Unterhaltung im Zug

«Das ist wohl das Ende der Atomkraft – oder der Anfang vom Ende,» meint die blon­de Frau im Zug zu ihrem Sohn, wäh­rend sie im Blick am Abend blät­tert. «Ausser in China,» erwi­dert die­ser tro­cken. Die Mitteilung, dass der chi­ne­si­sche Volkskongress heu­te einen mas­si­ven Ausbau der Kernenergie beschlos­sen hat, ist in der Rubrik «Absurdistan» gelandet.
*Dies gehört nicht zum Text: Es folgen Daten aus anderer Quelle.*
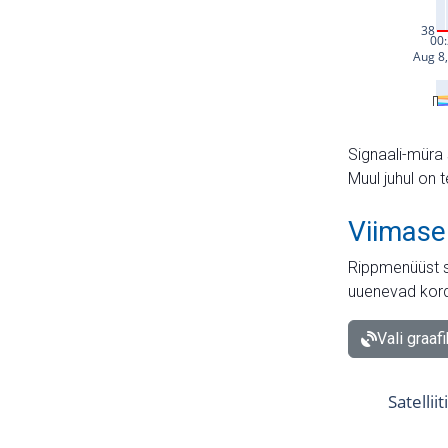
Signaali-müra 
Muul juhul on 
Viimase
Rippmenüüst s
uuenevad kord
Vali graaf
Satellii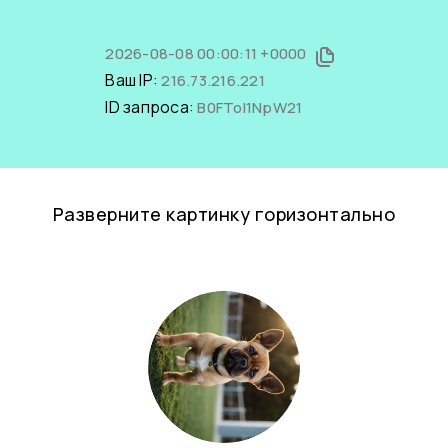
2026-08-08 00:00:11 +0000
Ваш IP:
216.73.216.221
ID запроса:
B0FTol1NpW21
Разверните картинку горизонтально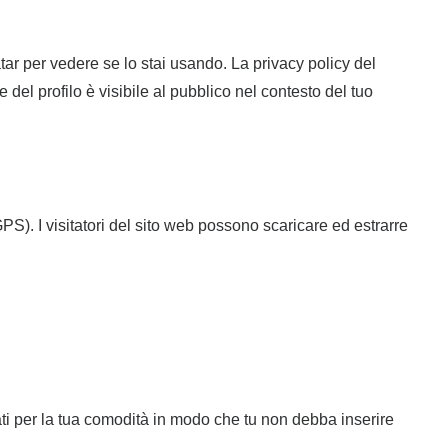
atar per vedere se lo stai usando. La privacy policy del
del profilo è visibile al pubblico nel contesto del tuo
PS). I visitatori del sito web possono scaricare ed estrarre
ati per la tua comodità in modo che tu non debba inserire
Vor einer Woche wäre der Beschluss dem Boulevardblatt wohl kei­ne Zeile wert gewe­sen. Drei Schülerinnen, eben­falls im Blick am Abend blät­ternd, rät­seln: Was pas­siert eigent­lich, wenn man Radioaktivität erwischt? Schulterzucken – die eine mut­masst: «Ich glau­be, dir sel­ber macht es nichts, aber dei­nen Nachkommen…» Jemand aus dem Abteil neben­an hilft wei­ter: «Radioaktivität gibt Krebs.» Die Teenagerinnen blät­tern wei­ter: «Die Welt ist schon unge­recht. Uns in der Schweiz geht es immer so gut — hier gibt’s nie Erdbeben, und Tsunamis sowie­so nicht.» Sie zei­gen sich gegen­sei­tig die Bilder von Zerstörung und Leid und seuf­zen tief. Damit ist das Thema erledigt.

Für weit­aus mehr Gesprächsstoff sorgt Charly Sheen, der abge­setz­te Serienstar von «Two and a Half Men». Sein Grössenwahn könn­te dazu füh­ren, klagt die eine, dass die Geschichte nun gar nie ein rich­ti­ges Ende erhält. Damit müs­se man ange­sichts der wie­der­hol­ten Drogen- und Alkoholexzesse des Schauspielers rech­nen, was wirk­lich sehr ärger­lich sei. Die anschlies­sen­de Diskussion, ob Manschettenknöpfe mit ein­gra­vier­ten Initialen oder doch eher ein gemein­sa­mer Wellnesstag im Solbad Schönbühl inklu­si­ve Massage das geeig­ne­te Geburtstagsgeschenk für den Liebsten sei, fin­de ich eher langweilig.

Also blät­te­re auch ich in besag­tem Gratisblatt. Und sie­he da: Eine gan­ze Seite ist, unter dem Titel «Der GAU im Körper», den Auswirkungen radio­ak­ti­ver Strahlungen auf den mensch­li­chen Körper gewid­met. Liebe Mädchen – wie konn­tet ihr das über­se­hen! Hier steht es schwarz auf weiss: «Akute Strahlenkrankheit führt zu sofor­ti­ger Übelkeit und Schwäche. Dann folgt die soge­nann­te «Walking-Ghost-Phase», bei der man sich meh­re­re Tage wohl füh­len kann, bevor die Sterbephase ein­ge­lei­tet wird: Zelltod im Magen-Darmtrakt, star­ker Durchfall, Blutungen, Tod innert weni­ger Tage.»

Oder woll­tet ihr es gar nicht so genau wis­sen? Genauso wenig, wie die wei­te­ren Ausführungen auf der glei­chen Zeitungsseite, betref­fend die schät­zungs­wei­se 25’000 Aufräumarbeiter von Tschernobyl, die an den Folgen der radio­ak­ti­ven Strahlung gestor­ben sind und die Krebserkrankungen, die sich nach dem Reaktorunfall von 1986 in der Region häuf­ten? Warum lie­fert euch der skan­dal­um­wit­ter­te Hollywood-Schauspieler mit sei­nen Glamour-Geschichten mehr Gesprächsstoff als die Katastrophe in Japan? Und wes­halb inter­es­siert der Ausgang einer fik­ti­ven Sitcom mehr als die rea­le Tragödie im fer­nen Osten? Eine Tragödie nota­be­ne, die Fragen auf­wirft, die uns ganz direkt betreffen.

Deshalb müss­te die abge­bro­che­ne Sitcom unbe­dingt fort­ge­setzt wer­den. Aus Aktualitätsgründen mit einem tra­gi­schen Helden, der in eine Atomkatastrophe gerät und an radio­ak­ti­ver Verseuchung erkrankt — oder bes­ser noch — dar­an stirbt.